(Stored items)
──────────────────────────────

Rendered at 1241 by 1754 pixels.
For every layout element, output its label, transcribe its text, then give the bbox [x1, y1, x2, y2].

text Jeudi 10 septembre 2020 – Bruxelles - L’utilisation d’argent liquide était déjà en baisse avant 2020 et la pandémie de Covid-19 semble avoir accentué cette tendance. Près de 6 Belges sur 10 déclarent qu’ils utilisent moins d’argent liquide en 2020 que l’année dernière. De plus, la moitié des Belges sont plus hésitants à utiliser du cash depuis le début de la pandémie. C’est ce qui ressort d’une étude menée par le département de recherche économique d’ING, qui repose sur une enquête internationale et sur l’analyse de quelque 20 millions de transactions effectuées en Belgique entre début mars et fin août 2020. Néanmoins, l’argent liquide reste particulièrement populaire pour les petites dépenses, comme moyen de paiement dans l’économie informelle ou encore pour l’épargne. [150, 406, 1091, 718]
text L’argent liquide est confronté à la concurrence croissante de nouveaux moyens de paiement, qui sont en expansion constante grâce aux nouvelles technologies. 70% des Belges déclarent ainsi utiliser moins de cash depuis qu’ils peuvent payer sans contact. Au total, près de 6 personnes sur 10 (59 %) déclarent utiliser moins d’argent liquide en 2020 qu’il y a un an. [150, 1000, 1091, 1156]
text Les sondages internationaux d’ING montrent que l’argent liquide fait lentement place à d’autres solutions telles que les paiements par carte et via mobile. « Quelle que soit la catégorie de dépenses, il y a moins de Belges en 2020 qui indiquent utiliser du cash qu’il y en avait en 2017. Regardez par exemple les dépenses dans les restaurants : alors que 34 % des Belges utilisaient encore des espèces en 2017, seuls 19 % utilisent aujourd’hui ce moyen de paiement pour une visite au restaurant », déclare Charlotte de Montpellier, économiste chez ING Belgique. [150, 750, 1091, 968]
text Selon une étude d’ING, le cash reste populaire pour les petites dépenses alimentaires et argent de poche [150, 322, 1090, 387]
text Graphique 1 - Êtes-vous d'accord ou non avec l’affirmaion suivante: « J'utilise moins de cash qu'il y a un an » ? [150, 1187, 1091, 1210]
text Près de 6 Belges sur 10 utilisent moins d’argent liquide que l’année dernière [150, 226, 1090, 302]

──────────────────────────────

▸ **Try it**:
The records above need to be returned in full, with nothing altered.

▸ **Result for this exercise**:
Rendered at 1241 by 1754 pixels.
For every layout element, output its label, transcribe its text, then give the bbox [x1, y1, x2, y2].

text Jeudi 10 septembre 2020 – Bruxelles - L’utilisation d’argent liquide était déjà en baisse avant 2020 et la pandémie de Covid-19 semble avoir accentué cette tendance. Près de 6 Belges sur 10 déclarent qu’ils utilisent moins d’argent liquide en 2020 que l’année dernière. De plus, la moitié des Belges sont plus hésitants à utiliser du cash depuis le début de la pandémie. C’est ce qui ressort d’une étude menée par le département de recherche économique d’ING, qui repose sur une enquête internationale et sur l’analyse de quelque 20 millions de transactions effectuées en Belgique entre début mars et fin août 2020. Néanmoins, l’argent liquide reste particulièrement populaire pour les petites dépenses, comme moyen de paiement dans l’économie informelle ou encore pour l’épargne. [150, 406, 1091, 718]
text L’argent liquide est confronté à la concurrence croissante de nouveaux moyens de paiement, qui sont en expansion constante grâce aux nouvelles technologies. 70% des Belges déclarent ainsi utiliser moins de cash depuis qu’ils peuvent payer sans contact. Au total, près de 6 personnes sur 10 (59 %) déclarent utiliser moins d’argent liquide en 2020 qu’il y a un an. [150, 1000, 1091, 1156]
text Les sondages internationaux d’ING montrent que l’argent liquide fait lentement place à d’autres solutions telles que les paiements par carte et via mobile. « Quelle que soit la catégorie de dépenses, il y a moins de Belges en 2020 qui indiquent utiliser du cash qu’il y en avait en 2017. Regardez par exemple les dépenses dans les restaurants : alors que 34 % des Belges utilisaient encore des espèces en 2017, seuls 19 % utilisent aujourd’hui ce moyen de paiement pour une visite au restaurant », déclare Charlotte de Montpellier, économiste chez ING Belgique. [150, 750, 1091, 968]
text Selon une étude d’ING, le cash reste populaire pour les petites dépenses alimentaires et argent de poche [150, 322, 1090, 387]
text Graphique 1 - Êtes-vous d'accord ou non avec l’affirmaion suivante: « J'utilise moins de cash qu'il y a un an » ? [150, 1187, 1091, 1210]
text Près de 6 Belges sur 10 utilisent moins d’argent liquide que l’année dernière [150, 226, 1090, 302]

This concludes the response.